Extracted page text data:
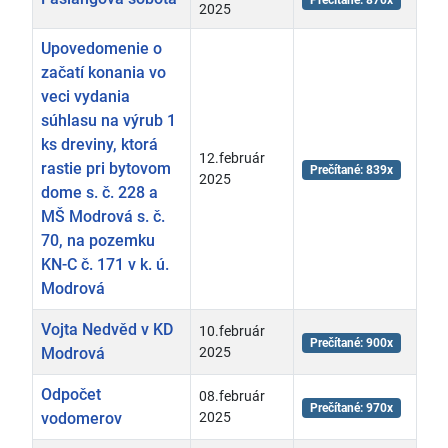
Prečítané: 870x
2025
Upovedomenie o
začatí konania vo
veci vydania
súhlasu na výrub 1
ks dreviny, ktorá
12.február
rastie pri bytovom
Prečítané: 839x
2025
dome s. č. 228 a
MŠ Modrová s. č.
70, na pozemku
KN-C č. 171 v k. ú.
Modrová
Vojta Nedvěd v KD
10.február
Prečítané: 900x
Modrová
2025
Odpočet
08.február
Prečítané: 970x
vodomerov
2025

* * *

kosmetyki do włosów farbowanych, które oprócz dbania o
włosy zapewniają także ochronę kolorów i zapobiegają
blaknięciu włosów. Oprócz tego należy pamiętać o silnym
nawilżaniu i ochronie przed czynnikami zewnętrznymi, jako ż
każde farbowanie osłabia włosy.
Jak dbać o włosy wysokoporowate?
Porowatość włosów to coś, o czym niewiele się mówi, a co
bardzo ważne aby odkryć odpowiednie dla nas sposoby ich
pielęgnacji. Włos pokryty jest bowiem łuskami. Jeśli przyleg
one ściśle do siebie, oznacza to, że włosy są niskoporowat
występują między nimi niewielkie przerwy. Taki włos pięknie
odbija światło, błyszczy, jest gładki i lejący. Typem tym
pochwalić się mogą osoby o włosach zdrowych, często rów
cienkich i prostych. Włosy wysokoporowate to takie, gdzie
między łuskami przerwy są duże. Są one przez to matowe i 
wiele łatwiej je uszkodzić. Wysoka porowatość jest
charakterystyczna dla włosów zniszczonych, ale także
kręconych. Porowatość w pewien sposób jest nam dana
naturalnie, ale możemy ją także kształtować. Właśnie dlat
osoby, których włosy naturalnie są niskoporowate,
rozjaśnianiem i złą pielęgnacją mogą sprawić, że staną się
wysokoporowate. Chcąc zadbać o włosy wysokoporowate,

§ EXERCISE OBJECTIVE
Return, unchanged, the run of lines above that opens with the line containing "bardzo ważne aby" and closes with the line containing "występują między nimi". Include both.

§ EXERCISE OUTPUT
bardzo ważne aby odkryć odpowiednie dla nas sposoby ich
pielęgnacji. Włos pokryty jest bowiem łuskami. Jeśli przyleg
one ściśle do siebie, oznacza to, że włosy są niskoporowat
występują między nimi niewielkie przerwy. Taki włos pięknie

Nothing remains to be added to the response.